Lettere di Paolo ai Corinzi

Al tempo dell'apostolo Paolo, Corinto era una città cosmopolita, socialmente stratificata e con una forte presenza di schiavi. Era imperniata sugli interessi commerciali e caratterizzata da costumi immorali. Un viaggiatore dell’epoca poteva paragonare la città ad un pentolone contenente varie culture, stili di vita e religioni differenti. Paolo elenca all’interno della sua lettera quattro categorie di persone: Giudei, Greci, schiavi e liberi, che riflettono la composizione della città.

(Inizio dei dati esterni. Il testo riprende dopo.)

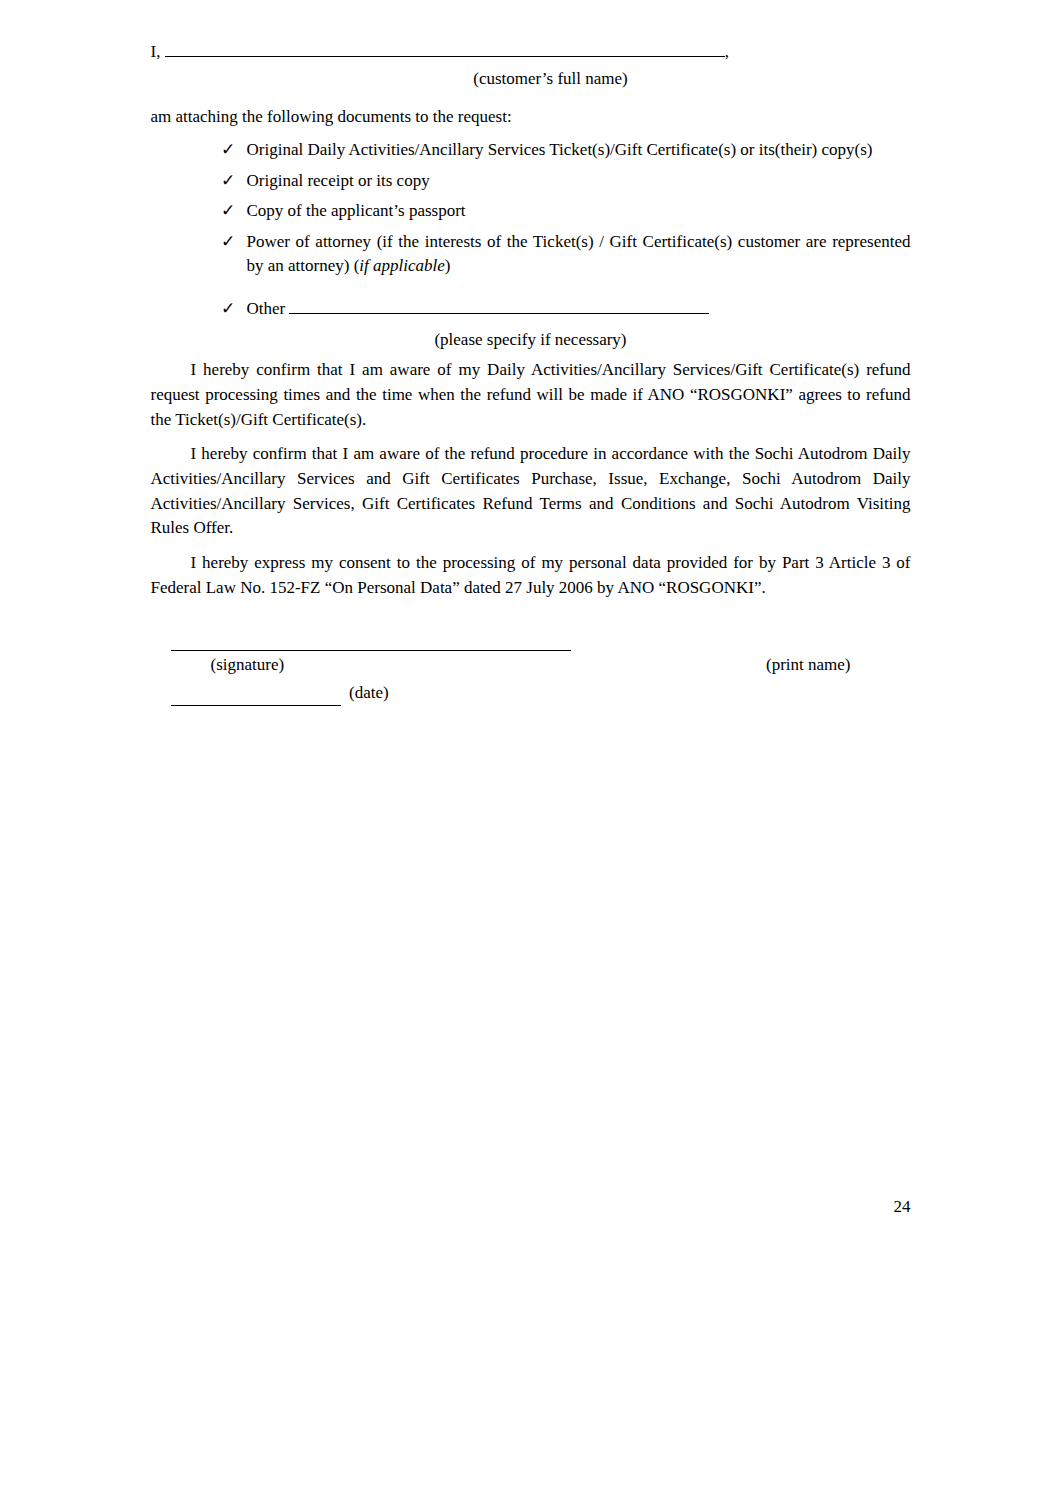I, ,
(customer’s full name)
am attaching the following documents to the request:
Original Daily Activities/Ancillary Services Ticket(s)/Gift Certificate(s) or its(their) copy(s)
Original receipt or its copy
Copy of the applicant’s passport
Power of attorney (if the interests of the Ticket(s) / Gift Certificate(s) customer are represented by an attorney) (if applicable)
Other
(please specify if necessary)
I hereby confirm that I am aware of my Daily Activities/Ancillary Services/Gift Certificate(s) refund request processing times and the time when the refund will be made if ANO “ROSGONKI” agrees to refund the Ticket(s)/Gift Certificate(s).
I hereby confirm that I am aware of the refund procedure in accordance with the Sochi Autodrom Daily Activities/Ancillary Services and Gift Certificates Purchase, Issue, Exchange, Sochi Autodrom Daily Activities/Ancillary Services, Gift Certificates Refund Terms and Conditions and Sochi Autodrom Visiting Rules Offer.
I hereby express my consent to the processing of my personal data provided for by Part 3 Article 3 of Federal Law No. 152-FZ “On Personal Data” dated 27 July 2006 by ANO “ROSGONKI”.
(signature) (print name)
(date)
24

Durante il suo secondo viaggio missionario, l’apostolo Paolo da Atene giunse a Corinto intorno al 50 d.C. Insieme ad Aquila e sua moglie Priscilla, ebrei convertiti al cristianesimo, lavorò come fabbricante di tende e, durante il suo soggiorno di diciotto mesi in quella città, Paolo predicò ogni sabato nella sinagoga. In seguito si rivolse a coloro che non erano ebrei e, nonostante le solite opposizioni provenienti dai suoi connazionali, l’apostolo vide moltissime persone convertirsi al Signore. Quando l’apostolo lasciò la città per continuare la sua missione altrove, mantenne i contatti con la chiesa attraverso la corrispondenza e altre visite.

 

 

Ai Corinzi, Paolo indirizzò due lettere entrate a far parte del canone biblico. La prima venne scritta mentre egli si trovava ad Efeso, nel 55, mentre la seconda venne scritta dalla Macedonia intorno al 57 d.C.
Dal contenuto del testo, possiamo anche dedurre che Paolo stesse rispondendo a delle domande poste dalla chiesa di Corinto per iscritto.

In base a quello che si può leggere, i cristiani corinzi erano presto diventati orgogliosi e si erano così venute a creare delle divisioni nella chiesa. Orgoglio e divisioni sono spesso all’origine di mali ancora peggiori, ed infatti, nei capitoli 5 e 6 apprendiamo che gravi casi d’immoralità erano tollerati nella chiesa. Alla fine della lettera, Paolo menziona i nomi di Stefana, Fortunato e Acaico (vv. 16-17), membri della chiesa di Corinto che erano andati a trovarlo.
È probabile che questa rappresentanza abbia recapitato le domande sorte nella comunità di Corinto, alle quali l’apostolo risponde nei capitoli successivi. Dopo aver toccato i temi del matrimonio e del rispetto reciproco nelle scelte anche personali, Paolo esorta i Corinzi a non creare ostacoli al Vangelo e a vivere come se partecipassero ad una corsa con il proposito di ottenere il premio (9). Segue l’invito a lasciarsi istruire dalle tristi esperienze di Israele nel deserto (10).
Continuando nella lettura, apprendiamo che i Corinzi usavano i doni spirituali esibendoli per la loro gloria personale, piuttosto che per quella di Dio e per l'edificazione della chiesa. Paolo ricorda loro che l'amore per Dio e per il prossimo è alla base della vita cristiana (13).
Così, egli scrive una sorta d’inno all’amore che è uno dei brani più belli di questa lunga lettera e si trova al capitolo 13.
Al capitolo 15, invece, l’apostolo spiega in modo chiaro la resurrezione e, dopo aver trasmesso ai Corinzi questo fondamentale insegnamento, conclude la lettera con alcuni consigli pratici (16).

Veniamo ora alla seconda lettera.
Date le circostanze che si svilupparono a Corinto, la seconda lettera ai Corinzi contiene un’ampia difesa della sua autorità apostolica dovuta alla presenza di alcuni forti oppositori di Paolo.
Paolo parla della sua sofferenza (capitolo 1), delle sue lotte (4) delle sue speranze (5). Descrive il ministero di cui è stato incaricato da Cristo stesso e che è essenzialmente un ministero di riconciliazione (5). Spiega in che modo si è dedicato al suo servizio (6), sviluppa il tema della generosità e, nella parte finale della lettera, afferma la sua autorità apostolica presentando le sue credenziali e le sue esperienze, con il marchio del pericolo e della sofferenza fisica.
Paolo parla al cuore dei destinatari e mostra come alla sofferenza segua sempre la consolazione (1:3-7), nella nostra debolezza si faccia spazio la potenza di Dio (12:1-10). Questi contrasti sono l’elemento caratteristico della lettera.